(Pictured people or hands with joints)
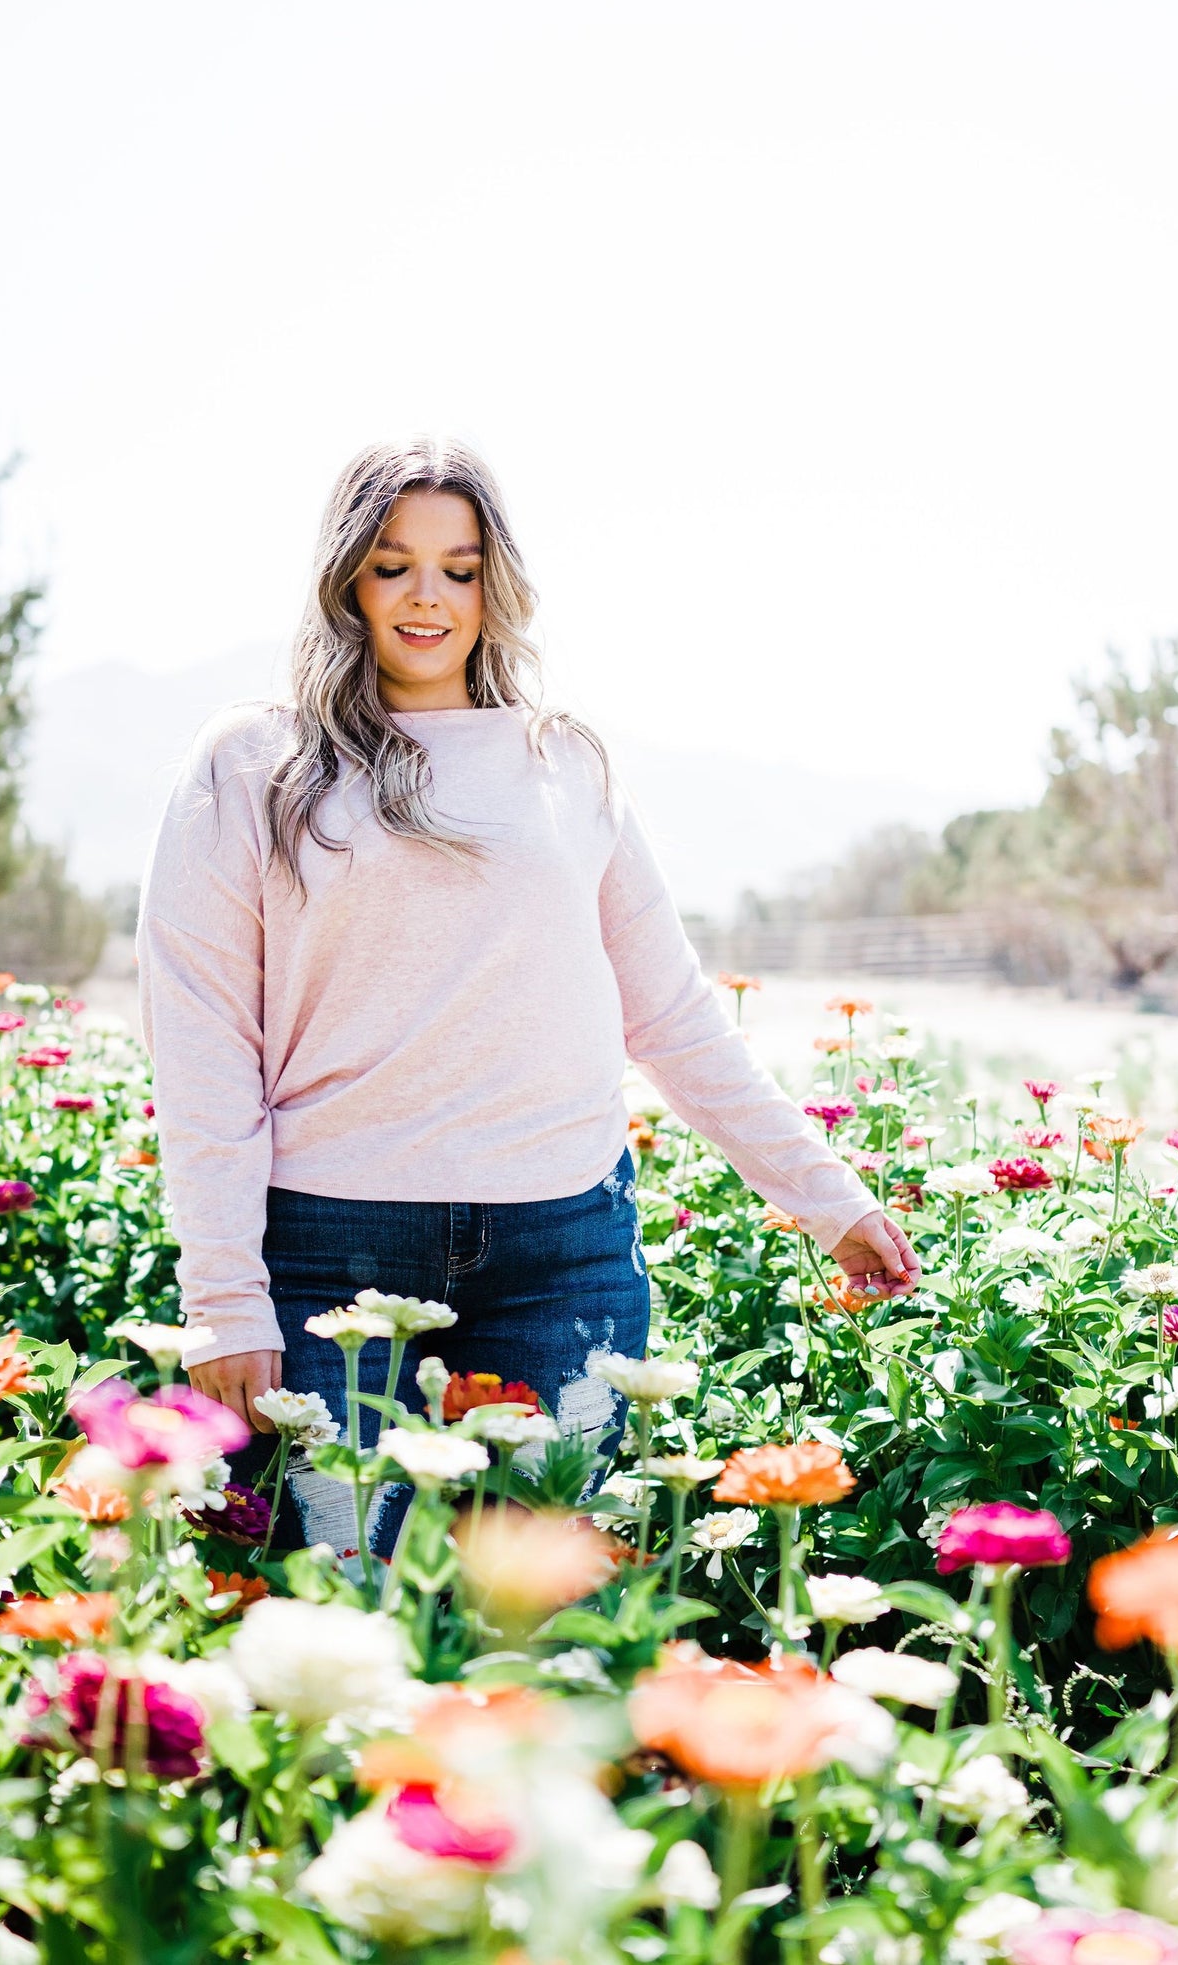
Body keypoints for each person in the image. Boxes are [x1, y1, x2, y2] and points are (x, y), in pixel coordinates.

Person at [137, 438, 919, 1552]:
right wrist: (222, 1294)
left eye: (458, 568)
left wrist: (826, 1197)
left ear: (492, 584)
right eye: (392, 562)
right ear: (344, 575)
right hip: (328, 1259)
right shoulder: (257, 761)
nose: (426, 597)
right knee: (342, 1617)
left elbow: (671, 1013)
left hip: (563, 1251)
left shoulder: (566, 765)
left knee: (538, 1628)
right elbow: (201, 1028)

> [Your goal]: Among the entries above, how many lines hold the string "left"? Give the number by itself.

> [Task answer]: 7